The school is adding one upper grade each year, and will have a 10th grade this fall. A classroom expansion will fit with ninth grade. Eventually, the school will be K-12. The 37 ninth-graders, since grade seven, have been the school’s eldest students as grades are added. They are due to be the academy’s first graduating class — in 2016.

The school has expanded extra-curricular and athletic activities. First-ever LLCA baseball games were this past week. Spring sports are also softball and soccer. Other teams are in basketball, flag football, and cross country. There are golf (with 15 players) and tennis clubs, using nearby town facilities. The outdoors club hikes or fishes every other week, and cares for flower beds by a bridge over rapids-filled Rocky Broad River.

“Parents like that we offer clubs and athletics,” Principal Upchurch said. “They say they like our family atmosphere. One said, ‘You even know my child’s middle name.’”
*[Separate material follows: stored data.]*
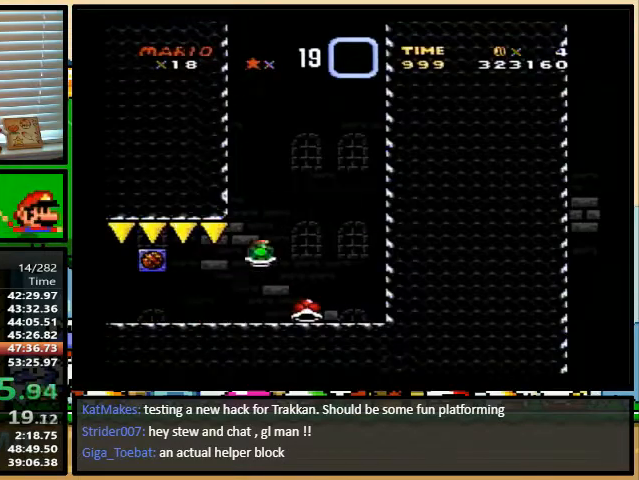
{"buttons": ["Y", "DPAD_RIGHT"], "events": [[33, "DPAD_RIGHT", "down"], [133, "B", "up"], [167, "Y", "up"], [200, "DPAD_LEFT", "down"], [200, "DPAD_RIGHT", "up"], [233, "Y", "down"], [367, "DPAD_LEFT", "up"], [367, "DPAD_RIGHT", "down"], [367, "DPAD_UP", "up"]]}
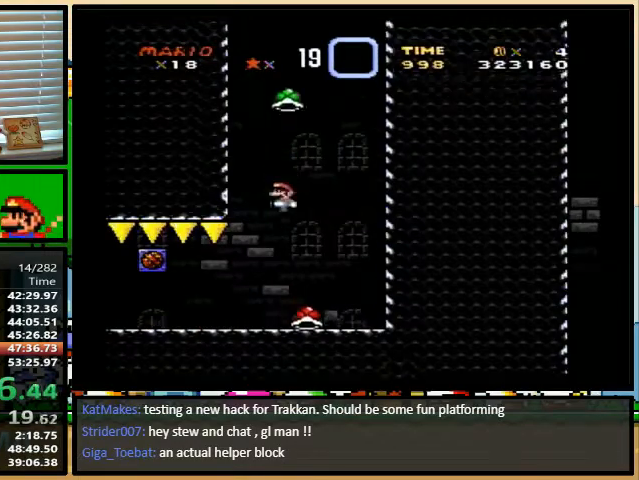
{"buttons": ["B", "Y", "DPAD_RIGHT"], "events": [[167, "B", "down"], [200, "DPAD_UP", "down"], [233, "DPAD_LEFT", "down"], [233, "DPAD_RIGHT", "up"], [233, "DPAD_UP", "up"], [400, "DPAD_LEFT", "up"], [467, "DPAD_RIGHT", "down"]]}
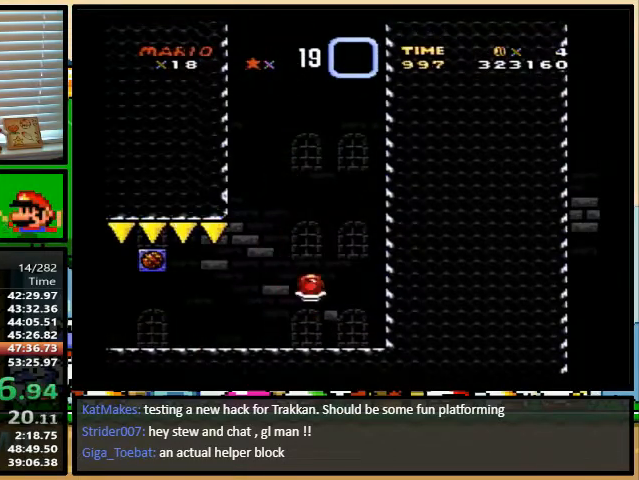
{"buttons": ["B", "Y", "DPAD_UP", "DPAD_RIGHT"], "events": [[67, "Y", "up"], [133, "DPAD_RIGHT", "up"], [133, "Y", "down"], [433, "DPAD_RIGHT", "down"], [467, "DPAD_UP", "down"]]}
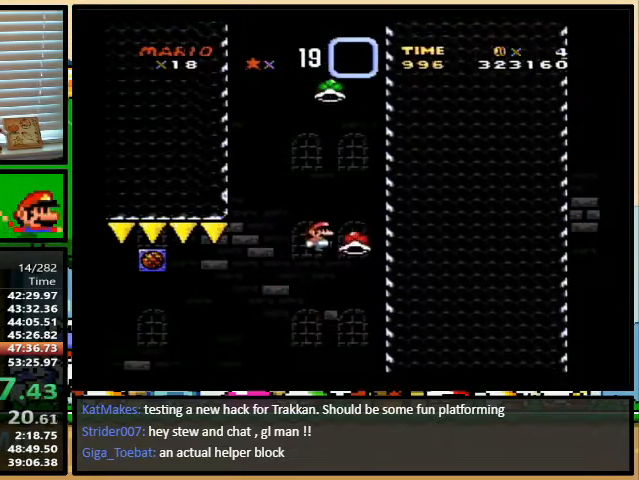
{"buttons": ["B", "Y", "DPAD_LEFT"], "events": [[67, "DPAD_RIGHT", "up"], [100, "DPAD_LEFT", "down"], [100, "DPAD_UP", "up"], [300, "Y", "up"], [400, "Y", "down"]]}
But the focus is mostly academic. “Our main advantage is with our very rich curriculum,” Upchurch said. “We provide a public education, following state standards and giving state-standard tests. We use the core knowledge sequence. It’s rich with history, and enriched with Latin root words” useful for later medical or legal studies. “We infuse art and music into the curriculum,” such as with the after-school Rock and Roll Club run by teacher Andy Todd and LLCA’s horn-featuring Village Band. Every six weeks, students quiz each other about books they read with prizes going to winners.

Todd and Melinda Morse have sons in ninth and second grades. Morse’s family built Lake Lure, and for decades ran nearby Chimney Rock Park until it went public. Melinda leads the academy’s Curriculum Committee. She likes customizing of instruction. The student stays in his or her usual grade, but might read or be taught math in a sub-group at a different level.
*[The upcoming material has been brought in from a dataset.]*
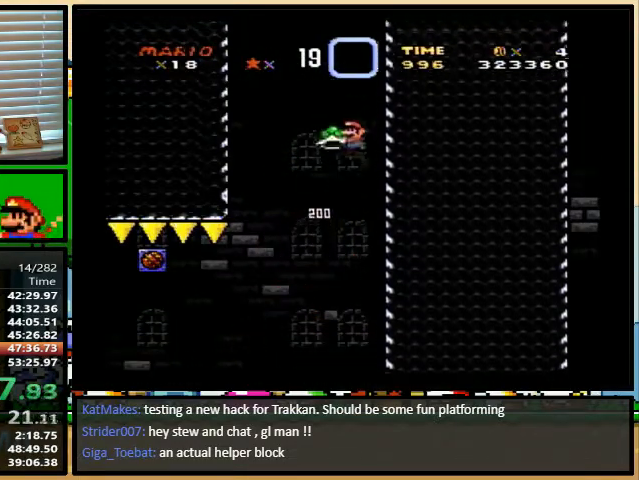
{"buttons": ["B", "Y", "DPAD_UP", "DPAD_RIGHT"], "events": [[67, "DPAD_UP", "down"], [100, "DPAD_LEFT", "up"], [100, "DPAD_RIGHT", "down"], [100, "DPAD_UP", "up"], [267, "DPAD_RIGHT", "up"], [333, "DPAD_RIGHT", "down"], [333, "DPAD_UP", "down"]]}
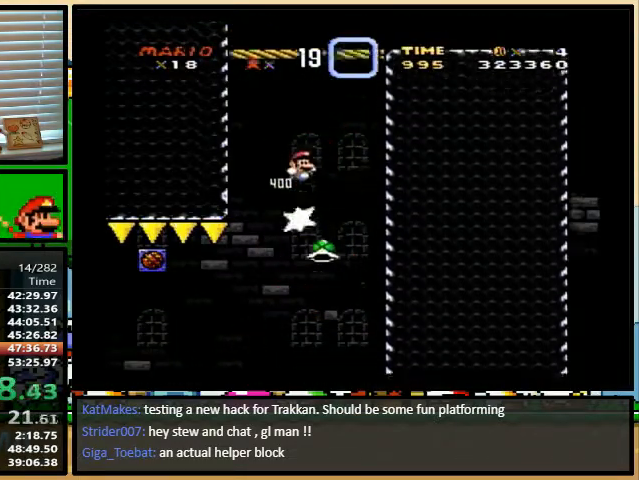
{"buttons": ["Y", "DPAD_RIGHT"], "events": [[100, "DPAD_UP", "up"], [233, "B", "up"]]}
Seventh through 10th grades have specialists teach each subject. Fifth grade subjects are split by three teachers. There are 32 teachers. One-third have master’s degrees. Some have taught in local public schools, others charter schools in the Great Lakes region or South. “It’s flattering they’re so interested in our program, to relocate to our area.” Upchurch said.

Parents can check online for curriculum details, such as which books their child will read. Fifth grade is reading Shakespeare’s A Midsummer’s Night Dream in original Olde English and also modern English, in the No Fear Shakespeare scholastic series.
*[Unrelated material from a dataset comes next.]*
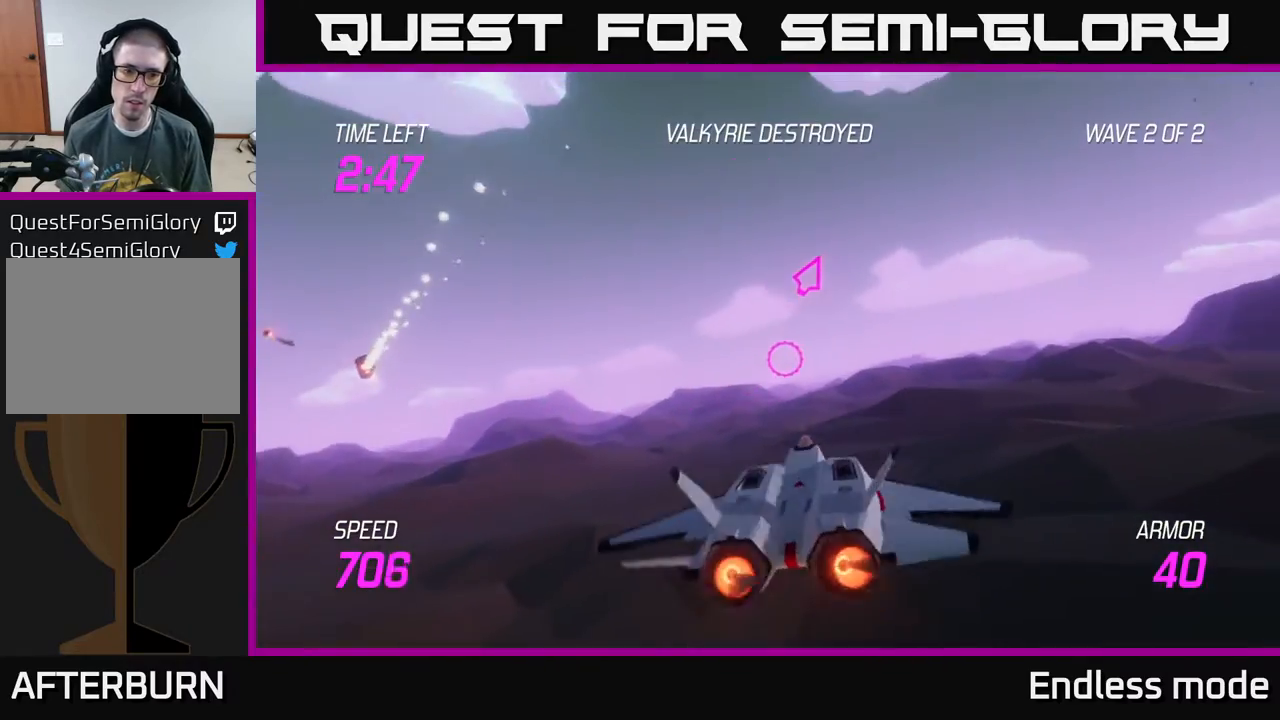
Gameplay with a controller (Xbox layout); each line is a JSON object with the inputs held at the frame after it. "events" lists button and stick changes between this image and that frame as [ms after this image, input, new state], when the widget could be followed in between. Not read: right_stick.
{"buttons": ["L2"], "left_stick": "up-right", "events": []}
Upchurch’s son Eddie, in kindergarten, is already a math whiz. She has a master’s degrees in school administration from N.C. State, and fine arts from Virginia Commonwealth. Her parents were both administrators at Raleigh Community Hospital.

Caroline Upchurch is well-versed in charter schools, as a teacher then assistant principal in Eastern N.C. As a private school student, she valued academics and “admired my teachers greatly. I see that here. We’re building an atmosphere in which students respect and admire our teachers.”

She is also proud of safety precautions, in light of horrendous attacks in schools such as in Newtown, Conn. “That happened right before our Family Night,” she recalled. “I told students how ‘we’re still such a strong school family, we are undaunted by the acts of unkind people.’” Last week, teachers answered any student inquiry about recent terrorist bombings in Boston.